Quem visita a loja pode sempre solicitar a entrada nas salas das traseiras e, mediante disponibilidade de quem está a atender, circular por entre estes testemunhos da universalidade da bebida espirituosa mais popular no mundo. Um casal de jovens noruegueses faz exactamente isso, espantando-se com as peças que surgem a cada passo. Quanto a nós sentamo-nos para conversar um pouco sobre as histórias que estão por trás desta notável colecção.
Alberto Gonçalves já não se sente em condições de enfrentar a exposição mediática, mas Luísa e José Carlos, o outro filho que trabalha na Whisky & Co, recordam que tudo começou nos anos 1960, quando o pai estava em Angola. “Ele gostava muito de descobrir novos whiskies e em Angola não havia muita coisa. Como tinha uma agência de viagens, andava muito pelo mundo e ia comprando umas garrafas. Não se bebia todo e ele foi guardando.” Em 1975, na sequência do processo de descolonização, Alberto e a família regressaram a Portugal e ele conseguiu trazer consigo muitas das garrafas que começara a coleccionar.
“Até 2001, quando a loja abriu, era uma colecção exclusivamente particular. Depois abrimos este espaço e começamos a aceitar visitas, grupos pequenos – e tem de ser assim, porque não pode haver muita gente naquele espaço. Os corredores são apertados e basta um descuido para alguma coisa se partir”, explica Luísa.
No princípio, a maior parte das raridades e peças curiosas eram adquiridas durante as viagens pelo mundo, viagens em que Luísa foi muitas vezes a companhia do pai. Pormenor curioso: por uma razão ou por outra, ela nunca foi à Escócia… “É uma vergonha!”, assume, com um sorriso. A partir do momento em que a loja abriu, a colecção recebeu um grande impulso: fornecedores, amigos, contactos, muita gente começou a contribuir. “E também houve muitas garrafas compradas na Garrafeira Nacional, que a dada altura era o único sítio onde se encontravam algumas marcas.”

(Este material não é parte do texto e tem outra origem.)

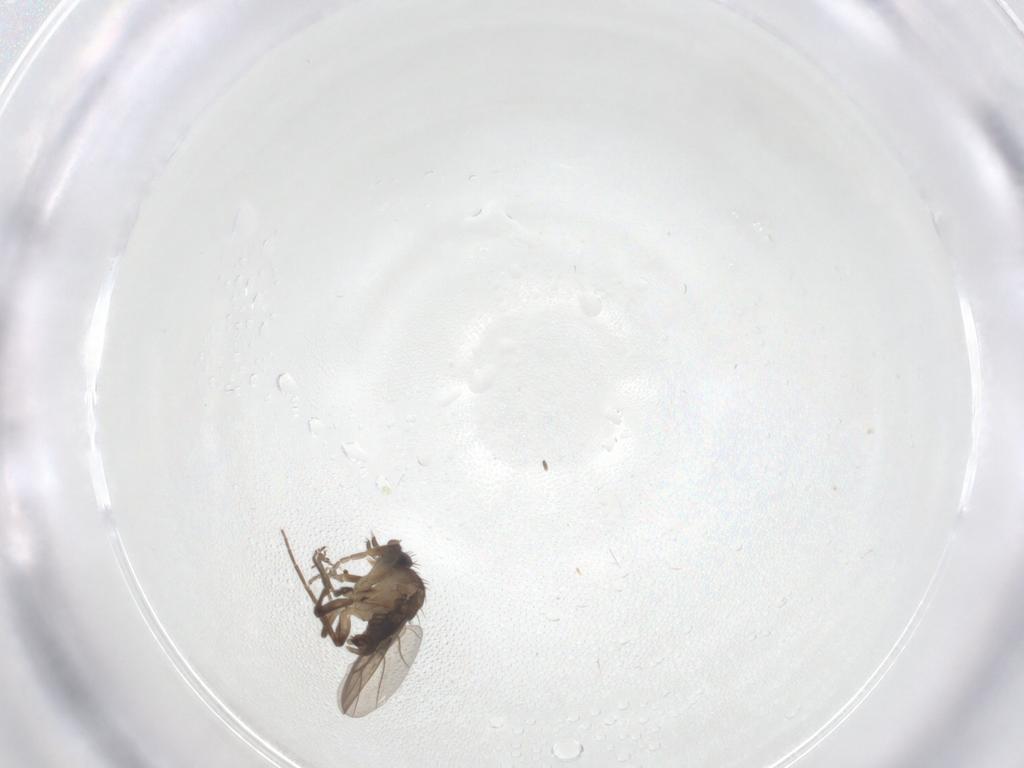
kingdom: Animalia
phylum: Arthropoda
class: Insecta
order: Diptera
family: Phoridae
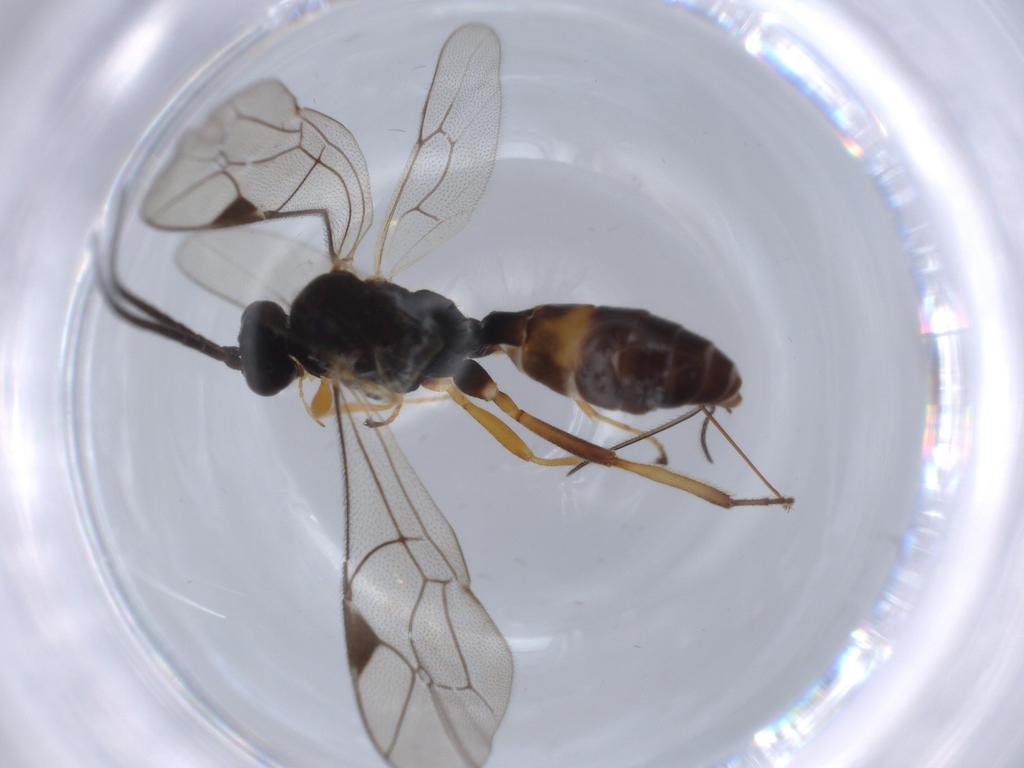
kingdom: Animalia
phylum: Arthropoda
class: Insecta
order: Hymenoptera
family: Ichneumonidae
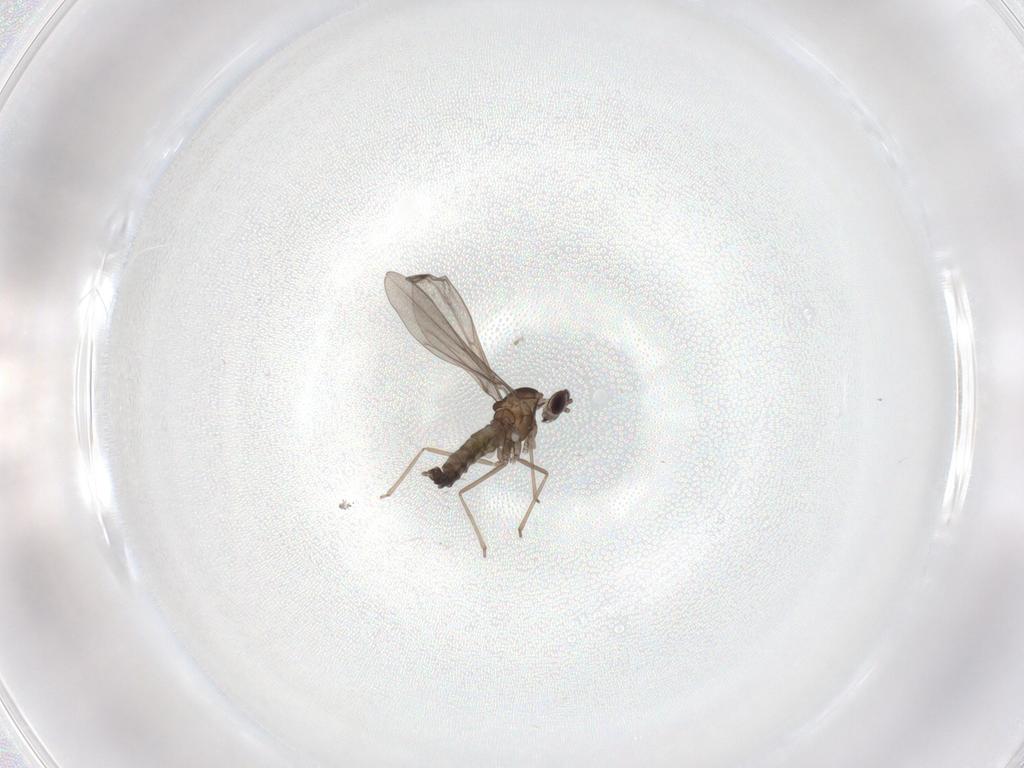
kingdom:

De uma maneira ou de outra, Alberto foi juntando artigos ligados ao whisky. Hoje serão perto de 13.000 garrafas e, ainda que sem ver renovado o reconhecimento oficial lavrado por escrito em 2005, esta continua a ser uma das maiores colecções privadas do género no mundo. Imperdível.

TEMPLOS DE GARRAFAS

No mundo do colecionismo, as quase 13.000 garrafas exibidas nas instalações da Whisky & Co, em Lisboa, são um dos números mais impressionantes a nível mundial. Mas há outros. Em Itália, nos arredores de Veneza, Diego Sandrin, proprietário do bar Lion’s Whisky, exibe uma colecção que pode andar entre os 20.000 e os 25.000 exemplares. O mais famoso museu do género é o The Scotch Whisky Experience, em Edimburgo, que junta quase 4000 garrafas – o espólio pertence à distribuidora Diageo, que o adquiriu ao colecionador brasileiro Claive Vidiz. Em Sassenheim, na Holanda, estão cerca de 3000 garrafas, das mais raras do mundo (o museu, integrado nas instalações de uma empresa de investimentos, adequadamente chamada Scotch Whisky International, exibe a colecção do italiano Valentino Zagatti). Finalmente, e porque isto de ver é bonito, mas beber é ainda melhor, os fanáticos do whisky não podem perder uma visita ao bar do Hotel Skansen, na ilha sueca de Öland: lá poderão escolher entre 1179 marcas diferentes.